**SELECTED TEXT**:
.....
Last Updated on April 6, 2022
A recently resurfaced video shows Utah’s pro-trans and anti-Trump GOP Governor, Spencer Cox, giving his “preferred pronouns” to school kids while speaking to them on the topics of “equity and inclusion.” Governor Cox has a history of groveling to the LGBT left and recently vetoed legislation passed by the Utah state legislature that would have banned male athletes claiming to be trans women from competing in women’s sports.
The Utah governor gave school kids his “preferred pronouns” during a video town hall for students last year and the footage has resurfaced amidst an increase in scrutiny on the GOP establishment politician. In recent weeks, Cox vetoed legislation passed by the Utah legislature and overwhelmingly supported by everyday citizens that would have banned biological males claiming to be trans women from competing in women’s sports. Using a large Republican majority to their advantage, legislators then overrode Cox’s veto of the trans sports bill but, thanks to Cox’s interference, the legislation is expected to be tied up in court for years.
“My preferred pronouns are he, him, and his,” Cox said to the school kids as he took part in the 2021 town hall, in which he also talked to kids about expanding sex education in public schools, saying we “need more of that.” Cox even encouraged one middle school student to lobby her school board about including materials regarding contraceptives and abortion in sex education lessons.
https://twitter.com/approject/status/1511508600157519877
Cox has a long history of groveling to the LGBT left. In 2016, he apologized for not offering them enough political support during a Salt Lake City vigil honoring the victims of the Islamic terror attack on Orlando, Florida’s Pulse nightclub, a venue frequented by gay men. Like the left, which seized control of the narrative surrounding the attack and used it to call for gun control and social conditioning, Cox was accused of scapegoating conservative Americans, not Islamic terrorists, for the tragedy.
Like anti-Trump Utah Senator and failed presidential candidate Mitt Romney, Spencer Cox also has a long history of standing against 45th President Trump and his own party’s grassroots voters. A major opponent of election integrity, Cox supported Democrat impeachment proceedings and even echoed Democrats in calling on President Trump to resign shortly before the end of his first term.
.....
**INFORMATION SHOWN**:
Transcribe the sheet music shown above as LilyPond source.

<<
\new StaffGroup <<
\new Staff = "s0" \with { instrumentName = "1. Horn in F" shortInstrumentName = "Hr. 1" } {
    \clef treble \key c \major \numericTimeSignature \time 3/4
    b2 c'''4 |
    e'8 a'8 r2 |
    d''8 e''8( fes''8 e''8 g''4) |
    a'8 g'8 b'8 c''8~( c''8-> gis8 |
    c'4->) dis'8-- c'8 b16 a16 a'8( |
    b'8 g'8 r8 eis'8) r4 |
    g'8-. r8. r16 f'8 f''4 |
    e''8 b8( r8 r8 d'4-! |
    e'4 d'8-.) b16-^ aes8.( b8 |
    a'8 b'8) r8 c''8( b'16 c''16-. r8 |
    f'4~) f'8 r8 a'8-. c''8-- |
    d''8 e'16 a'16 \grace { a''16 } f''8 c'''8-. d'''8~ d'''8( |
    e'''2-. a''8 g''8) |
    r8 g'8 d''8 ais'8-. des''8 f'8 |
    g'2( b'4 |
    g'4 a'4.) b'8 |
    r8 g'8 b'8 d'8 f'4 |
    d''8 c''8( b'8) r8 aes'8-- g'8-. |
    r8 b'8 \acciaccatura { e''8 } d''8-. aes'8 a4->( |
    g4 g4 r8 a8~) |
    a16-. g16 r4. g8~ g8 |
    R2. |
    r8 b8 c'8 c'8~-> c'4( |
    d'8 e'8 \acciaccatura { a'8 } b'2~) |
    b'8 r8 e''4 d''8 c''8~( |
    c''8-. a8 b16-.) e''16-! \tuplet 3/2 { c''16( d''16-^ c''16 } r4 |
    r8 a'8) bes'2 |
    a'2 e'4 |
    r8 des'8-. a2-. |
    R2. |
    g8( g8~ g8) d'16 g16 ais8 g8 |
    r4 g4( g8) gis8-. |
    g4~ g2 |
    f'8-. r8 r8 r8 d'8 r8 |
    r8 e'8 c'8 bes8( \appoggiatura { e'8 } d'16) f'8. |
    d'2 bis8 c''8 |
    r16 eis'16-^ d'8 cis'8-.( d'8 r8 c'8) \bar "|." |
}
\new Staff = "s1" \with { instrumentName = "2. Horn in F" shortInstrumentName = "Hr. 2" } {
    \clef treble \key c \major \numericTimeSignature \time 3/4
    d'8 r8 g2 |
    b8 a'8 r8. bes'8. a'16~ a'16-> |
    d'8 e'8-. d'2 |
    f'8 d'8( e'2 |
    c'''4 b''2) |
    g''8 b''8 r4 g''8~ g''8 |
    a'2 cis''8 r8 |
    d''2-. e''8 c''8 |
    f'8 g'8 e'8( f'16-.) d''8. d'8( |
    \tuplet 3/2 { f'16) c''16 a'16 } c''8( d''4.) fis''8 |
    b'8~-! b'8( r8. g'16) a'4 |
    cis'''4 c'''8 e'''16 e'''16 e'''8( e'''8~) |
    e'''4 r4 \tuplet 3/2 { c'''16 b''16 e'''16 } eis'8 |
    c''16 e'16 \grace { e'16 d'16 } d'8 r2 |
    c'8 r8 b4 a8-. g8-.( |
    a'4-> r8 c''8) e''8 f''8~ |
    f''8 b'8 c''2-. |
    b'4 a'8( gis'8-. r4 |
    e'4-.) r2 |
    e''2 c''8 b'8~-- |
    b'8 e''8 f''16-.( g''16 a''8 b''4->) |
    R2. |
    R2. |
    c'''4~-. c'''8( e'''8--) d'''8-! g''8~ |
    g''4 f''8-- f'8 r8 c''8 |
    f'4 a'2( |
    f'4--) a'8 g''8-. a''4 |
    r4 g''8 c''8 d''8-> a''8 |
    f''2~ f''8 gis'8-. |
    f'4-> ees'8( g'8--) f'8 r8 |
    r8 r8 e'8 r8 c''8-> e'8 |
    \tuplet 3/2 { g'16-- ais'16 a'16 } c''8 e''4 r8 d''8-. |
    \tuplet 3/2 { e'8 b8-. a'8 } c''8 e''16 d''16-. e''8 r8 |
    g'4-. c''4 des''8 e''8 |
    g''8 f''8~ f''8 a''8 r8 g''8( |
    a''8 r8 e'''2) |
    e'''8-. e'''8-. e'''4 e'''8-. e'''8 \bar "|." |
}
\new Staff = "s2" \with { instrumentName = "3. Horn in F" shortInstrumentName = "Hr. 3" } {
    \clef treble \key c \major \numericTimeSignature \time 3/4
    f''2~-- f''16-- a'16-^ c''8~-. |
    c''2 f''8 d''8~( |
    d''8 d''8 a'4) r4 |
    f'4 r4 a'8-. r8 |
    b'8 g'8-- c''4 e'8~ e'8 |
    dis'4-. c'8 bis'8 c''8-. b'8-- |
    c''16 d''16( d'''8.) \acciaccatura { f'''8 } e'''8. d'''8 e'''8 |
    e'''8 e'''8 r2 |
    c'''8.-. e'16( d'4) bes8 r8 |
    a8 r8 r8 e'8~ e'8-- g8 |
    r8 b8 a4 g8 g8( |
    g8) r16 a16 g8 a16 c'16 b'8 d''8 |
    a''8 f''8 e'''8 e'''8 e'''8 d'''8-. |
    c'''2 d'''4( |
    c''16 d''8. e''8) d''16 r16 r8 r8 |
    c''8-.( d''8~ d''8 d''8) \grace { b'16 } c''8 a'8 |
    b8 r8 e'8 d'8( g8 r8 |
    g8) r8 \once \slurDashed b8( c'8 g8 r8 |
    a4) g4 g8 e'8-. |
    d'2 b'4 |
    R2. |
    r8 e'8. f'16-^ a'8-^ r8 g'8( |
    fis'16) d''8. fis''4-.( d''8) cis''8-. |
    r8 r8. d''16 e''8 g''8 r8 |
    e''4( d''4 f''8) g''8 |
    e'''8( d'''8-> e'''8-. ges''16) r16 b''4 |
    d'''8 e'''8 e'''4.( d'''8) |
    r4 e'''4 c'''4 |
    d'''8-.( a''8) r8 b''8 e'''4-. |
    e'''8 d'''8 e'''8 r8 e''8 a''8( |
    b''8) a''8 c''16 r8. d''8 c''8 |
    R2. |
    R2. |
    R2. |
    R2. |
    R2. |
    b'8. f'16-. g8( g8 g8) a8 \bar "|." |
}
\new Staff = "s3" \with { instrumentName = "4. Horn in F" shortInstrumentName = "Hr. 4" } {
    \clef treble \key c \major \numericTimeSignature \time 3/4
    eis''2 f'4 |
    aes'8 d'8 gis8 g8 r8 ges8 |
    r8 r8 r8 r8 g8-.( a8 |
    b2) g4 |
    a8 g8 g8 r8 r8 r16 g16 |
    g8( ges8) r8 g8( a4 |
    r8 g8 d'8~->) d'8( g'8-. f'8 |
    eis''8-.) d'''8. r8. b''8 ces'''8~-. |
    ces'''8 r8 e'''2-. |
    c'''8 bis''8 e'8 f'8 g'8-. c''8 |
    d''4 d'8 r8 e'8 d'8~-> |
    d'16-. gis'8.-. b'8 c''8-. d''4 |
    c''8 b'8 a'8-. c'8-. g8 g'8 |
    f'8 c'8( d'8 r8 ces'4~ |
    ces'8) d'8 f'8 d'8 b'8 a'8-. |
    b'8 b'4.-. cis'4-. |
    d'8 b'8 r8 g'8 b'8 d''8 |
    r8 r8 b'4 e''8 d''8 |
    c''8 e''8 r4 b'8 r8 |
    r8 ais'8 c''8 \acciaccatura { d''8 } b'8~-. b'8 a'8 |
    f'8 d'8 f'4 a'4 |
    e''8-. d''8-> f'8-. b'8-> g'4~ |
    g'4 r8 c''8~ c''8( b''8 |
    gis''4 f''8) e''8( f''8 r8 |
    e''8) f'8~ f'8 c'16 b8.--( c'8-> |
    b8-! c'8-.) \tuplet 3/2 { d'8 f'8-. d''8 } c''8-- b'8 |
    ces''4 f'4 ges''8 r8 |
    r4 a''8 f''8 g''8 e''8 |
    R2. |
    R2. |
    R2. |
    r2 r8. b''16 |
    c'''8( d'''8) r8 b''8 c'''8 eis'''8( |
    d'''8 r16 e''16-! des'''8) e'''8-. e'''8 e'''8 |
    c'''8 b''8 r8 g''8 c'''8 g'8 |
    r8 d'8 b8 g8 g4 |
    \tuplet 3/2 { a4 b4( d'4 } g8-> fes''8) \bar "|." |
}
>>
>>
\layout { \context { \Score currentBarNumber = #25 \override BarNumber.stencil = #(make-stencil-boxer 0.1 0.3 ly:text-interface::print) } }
.....
**TASKS AND EXERCISES**:
a: In the text about Utah Governor Spencer Cox, which pronouns did Cox give as his preferred pronouns during the 2021 town hall for students?
b: Return the passage of the text about Governor Cox between "The Utah governor" and "court for years.", inclusive, copying it without alteration.

**TASK-BY-TASK RESULTS**:
a: He, him, and his.

b:
The Utah governor gave school kids his “preferred pronouns” during a video town hall for students last year and the footage has resurfaced amidst an increase in scrutiny on the GOP establishment politician. In recent weeks, Cox vetoed legislation passed by the Utah legislature and overwhelmingly supported by everyday citizens that would have banned biological males claiming to be trans women from competing in women’s sports. Using a large Republican majority to their advantage, legislators then overrode Cox’s veto of the trans sports bill but, thanks to Cox’s interference, the legislation is expected to be tied up in court for years.